(Texto para leitura)
--- --- ---
Até pouco tempo atrás a guarda das crianças era hegemonicamente materna, com o pai se fazendo presente no arranjo de uma noite por semana e fins de semana alternados. Assim, era comum que o padrasto convivesse com enteados mais do que eles com o próprio pai e até mais do que ele com os próprios filhos, que também estavam no esquema de uma noite e dois finais de semana por mês.

A logística para que os novos casais desfrutem de um tempo sem a prole de ambos, como se sabe, é digna de operação de tráfego aéreo. E há que se incluir na conta o prazer de ver os planos do(a) ex ruírem, por inveja e ciúmes.

A imagem em preto e branco mostra duas mãos adultas segurando duas mãos infantis, simbolizando proteção e cuidado. As mãos estão em destaque contra um fundo preto, enfatizando o contraste e a conexão entre as gerações.
Victoria/Pixabay

A guarda compartilhada surgiu mais da resistência dos homens a pagarem pensão do que de um desejo irrefreável de se ocuparem das crianças em turnos iguais. Poucos e louváveis são aqueles que aderiram ao modelo por quererem estar mais com os filhos.

O padrasto pisa em ovos ao disputar um espaço de responsabilidade com um pai que pode ser presente e competitivo, mas também pode se sentir pressionado a ocupar o lugar de um pai negligente.

Além disso, estando ao lado de uma mulher, logo perceberá que se já há logística compartilhada na guarda, ainda não há carga mental compartilhada. Isso implica em dividir a companheira com uma preocupação que a absorve o tempo todo, mesmo com os filhos ausentes.

Por vezes, incapazes de lidar com o término de relações anteriores, enciumados e ressentidos, se dedicam mais aos enteados do que aos próprios filhos. São aqueles que não conseguem sustentar inteiramente seu lugar de adulto junto às crianças e as penalizam em função da ex. Ou ainda, assombrados pela culpa da separação, não perdem a oportunidade de mostrar sua predileção pelos filhos biológicos na presença dos enteados.
--- --- ---
(Material apresentado)
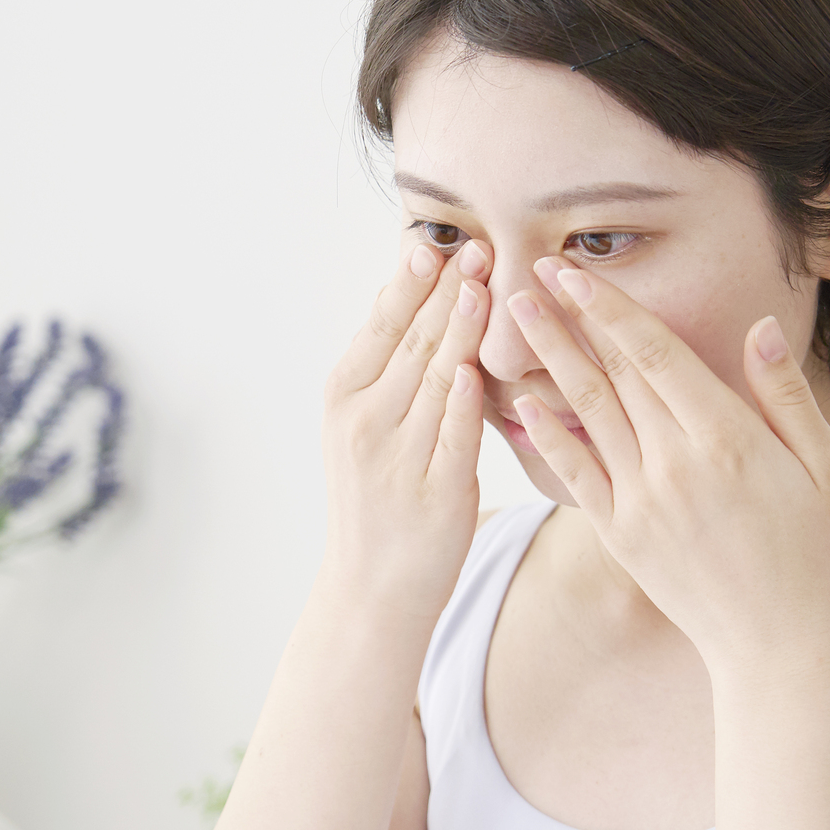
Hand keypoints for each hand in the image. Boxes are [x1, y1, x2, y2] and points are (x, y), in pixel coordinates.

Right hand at [322, 239, 491, 619]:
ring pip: (435, 379)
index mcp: (345, 397)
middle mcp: (365, 422)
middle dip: (446, 291)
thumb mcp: (364, 425)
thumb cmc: (378, 498)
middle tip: (477, 246)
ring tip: (484, 285)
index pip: (381, 324)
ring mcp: (398, 458)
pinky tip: (477, 369)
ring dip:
--- --- ---
(Ações a realizar)
**a.** De acordo com o texto sobre padrastos e guarda dos filhos, a guarda compartilhada surgiu mais de quê do que de um desejo de cuidar das crianças em turnos iguais?
**b.** Transcreva, sem qualquer alteração, todo o trecho do texto sobre padrastos e guarda dos filhos que começa em "A imagem em" e termina em "um pai negligente.".
Responda com base exclusivamente no texto.

(Respostas por tarefa)
**a.** Da resistência dos homens a pagarem pensão.

**b.**
A imagem em preto e branco mostra duas mãos adultas segurando duas mãos infantis, simbolizando proteção e cuidado. As mãos estão em destaque contra um fundo preto, enfatizando o contraste e a conexão entre as gerações.
Victoria/Pixabay

A guarda compartilhada surgiu mais da resistência dos homens a pagarem pensão do que de um desejo irrefreável de se ocuparem das crianças em turnos iguais. Poucos e louváveis são aqueles que aderiram ao modelo por quererem estar mais com os filhos.

O padrasto pisa em ovos ao disputar um espaço de responsabilidade com um pai que pode ser presente e competitivo, mas também pode se sentir pressionado a ocupar o lugar de um pai negligente.